* _What is required_:
Locate each line in the data below that contains the string "ELECT" and copy those lines out in full.

* _Items stored in a collection_:
----------------
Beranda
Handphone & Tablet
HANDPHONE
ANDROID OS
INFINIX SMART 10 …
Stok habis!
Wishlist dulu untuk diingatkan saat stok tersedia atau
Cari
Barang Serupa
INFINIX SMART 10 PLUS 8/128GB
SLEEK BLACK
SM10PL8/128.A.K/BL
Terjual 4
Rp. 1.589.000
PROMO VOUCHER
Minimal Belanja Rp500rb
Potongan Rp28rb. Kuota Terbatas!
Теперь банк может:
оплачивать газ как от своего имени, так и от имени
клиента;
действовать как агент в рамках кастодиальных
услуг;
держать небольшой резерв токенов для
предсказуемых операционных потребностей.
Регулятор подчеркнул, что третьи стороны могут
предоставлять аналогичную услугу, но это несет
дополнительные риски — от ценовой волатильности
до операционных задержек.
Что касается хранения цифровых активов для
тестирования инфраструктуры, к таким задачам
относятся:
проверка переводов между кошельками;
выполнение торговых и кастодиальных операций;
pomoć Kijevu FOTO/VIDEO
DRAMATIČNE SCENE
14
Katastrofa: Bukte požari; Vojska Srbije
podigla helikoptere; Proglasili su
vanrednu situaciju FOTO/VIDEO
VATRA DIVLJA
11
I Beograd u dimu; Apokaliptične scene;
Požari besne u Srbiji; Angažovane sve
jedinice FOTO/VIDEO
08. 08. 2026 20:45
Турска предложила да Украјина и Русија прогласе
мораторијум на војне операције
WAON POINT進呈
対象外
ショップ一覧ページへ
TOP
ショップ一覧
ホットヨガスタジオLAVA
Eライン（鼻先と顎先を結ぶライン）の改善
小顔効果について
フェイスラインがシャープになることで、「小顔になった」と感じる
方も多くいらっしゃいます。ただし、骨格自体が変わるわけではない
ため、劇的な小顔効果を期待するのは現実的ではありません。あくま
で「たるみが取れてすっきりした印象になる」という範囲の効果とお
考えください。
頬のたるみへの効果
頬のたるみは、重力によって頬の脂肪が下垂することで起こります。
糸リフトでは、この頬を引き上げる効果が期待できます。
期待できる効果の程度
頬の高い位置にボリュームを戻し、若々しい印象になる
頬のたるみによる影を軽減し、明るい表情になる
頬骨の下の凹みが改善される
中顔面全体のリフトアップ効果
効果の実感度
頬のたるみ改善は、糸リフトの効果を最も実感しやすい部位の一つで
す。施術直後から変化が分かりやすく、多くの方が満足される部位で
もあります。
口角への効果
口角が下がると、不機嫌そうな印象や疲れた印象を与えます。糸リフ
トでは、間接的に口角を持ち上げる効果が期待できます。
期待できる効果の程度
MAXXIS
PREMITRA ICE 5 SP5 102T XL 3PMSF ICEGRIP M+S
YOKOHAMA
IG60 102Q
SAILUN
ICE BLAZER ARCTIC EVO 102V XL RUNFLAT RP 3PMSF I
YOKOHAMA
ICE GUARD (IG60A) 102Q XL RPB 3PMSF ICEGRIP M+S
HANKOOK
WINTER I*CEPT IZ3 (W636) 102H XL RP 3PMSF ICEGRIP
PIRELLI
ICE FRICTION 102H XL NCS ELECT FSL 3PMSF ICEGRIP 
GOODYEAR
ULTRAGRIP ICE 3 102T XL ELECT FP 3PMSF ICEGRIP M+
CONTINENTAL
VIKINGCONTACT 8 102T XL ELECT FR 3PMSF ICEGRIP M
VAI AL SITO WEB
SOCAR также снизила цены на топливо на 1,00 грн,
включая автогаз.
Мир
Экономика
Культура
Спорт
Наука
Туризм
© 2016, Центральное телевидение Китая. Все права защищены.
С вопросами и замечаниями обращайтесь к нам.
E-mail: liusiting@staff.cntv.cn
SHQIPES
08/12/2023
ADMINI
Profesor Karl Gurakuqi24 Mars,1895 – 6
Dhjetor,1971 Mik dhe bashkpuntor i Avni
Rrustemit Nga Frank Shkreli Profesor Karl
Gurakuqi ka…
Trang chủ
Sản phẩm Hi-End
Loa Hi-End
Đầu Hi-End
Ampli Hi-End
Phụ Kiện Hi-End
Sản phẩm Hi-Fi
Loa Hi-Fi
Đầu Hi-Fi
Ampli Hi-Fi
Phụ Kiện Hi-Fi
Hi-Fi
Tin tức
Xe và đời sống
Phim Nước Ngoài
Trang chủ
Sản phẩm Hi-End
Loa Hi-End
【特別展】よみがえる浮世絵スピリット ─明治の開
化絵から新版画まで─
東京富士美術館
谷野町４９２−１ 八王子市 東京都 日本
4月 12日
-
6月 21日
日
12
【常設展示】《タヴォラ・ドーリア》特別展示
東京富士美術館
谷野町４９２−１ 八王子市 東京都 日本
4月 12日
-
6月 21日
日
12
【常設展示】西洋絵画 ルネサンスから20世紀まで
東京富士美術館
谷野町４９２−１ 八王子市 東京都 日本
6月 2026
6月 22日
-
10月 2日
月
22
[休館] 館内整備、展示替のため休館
----------------
* _Answer to the exercise_:
ICE FRICTION 102H XL NCS ELECT FSL 3PMSF ICEGRIP 
ULTRAGRIP ICE 3 102T XL ELECT FP 3PMSF ICEGRIP M+
VIKINGCONTACT 8 102T XL ELECT FR 3PMSF ICEGRIP M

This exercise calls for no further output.